'''

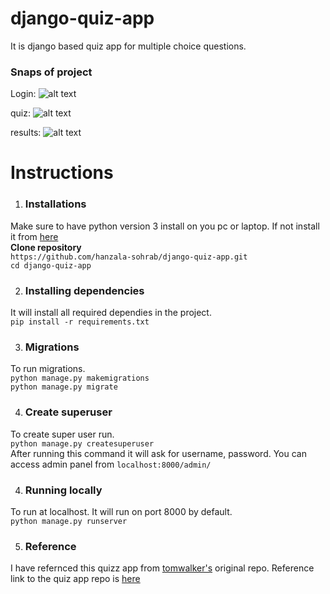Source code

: # django-quiz-app
It is django based quiz app for multiple choice questions.


### Snaps of project 
  Login:
  ![alt text](https://github.com/sswapnil2/django-quiz-app/blob/master/screenshots/login.png "login page")
  <br>
  
  quiz:
  ![alt text](https://github.com/sswapnil2/django-quiz-app/blob/master/screenshots/quiz_page.png  "quiz page")
  <br>
  
  results:
  ![alt text](https://github.com/sswapnil2/django-quiz-app/blob/master/screenshots/results.png "results")
  <br>
  
# Instructions 

1) ### Installations
  Make sure to have python version 3 install on you pc or laptop. 
  If not install it from [here](https://www.python.org) <br>
  **Clone repository** <br>
  `https://github.com/hanzala-sohrab/django-quiz-app.git`<br>
  `cd django-quiz-app`
  
2) ### Installing dependencies 
  It will install all required dependies in the project.<br>
  `pip install -r requirements.txt`
  
3) ### Migrations 
  To run migrations. <br>
  `python manage.py makemigrations`<br>
  `python manage.py migrate`
  
4) ### Create superuser
  To create super user run. <br>
  `python manage.py createsuperuser` <br>
  After running this command it will ask for username, password.
  You can access admin panel from `localhost:8000/admin/`

4) ### Running locally
  To run at localhost. It will run on port 8000 by default.<br>
  `python manage.py runserver` 
 
5) ### Reference
  I have refernced this quizz app from [tomwalker's](https://github.com/tomwalker) original repo. 
  Reference link to the quiz app repo is [here](https://github.com/tomwalker/django_quiz)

'''

→ Task instructions:
Could you write out, exactly, each line of the data above from the one containing "You can access" through the last, including both?

→ Solution for this problem:
  You can access admin panel from `localhost:8000/admin/`

4) ### Running locally
  To run at localhost. It will run on port 8000 by default.<br>
  `python manage.py runserver` 
 
5) ### Reference
  I have refernced this quizz app from [tomwalker's](https://github.com/tomwalker) original repo. 
  Reference link to the quiz app repo is [here](https://github.com/tomwalker/django_quiz)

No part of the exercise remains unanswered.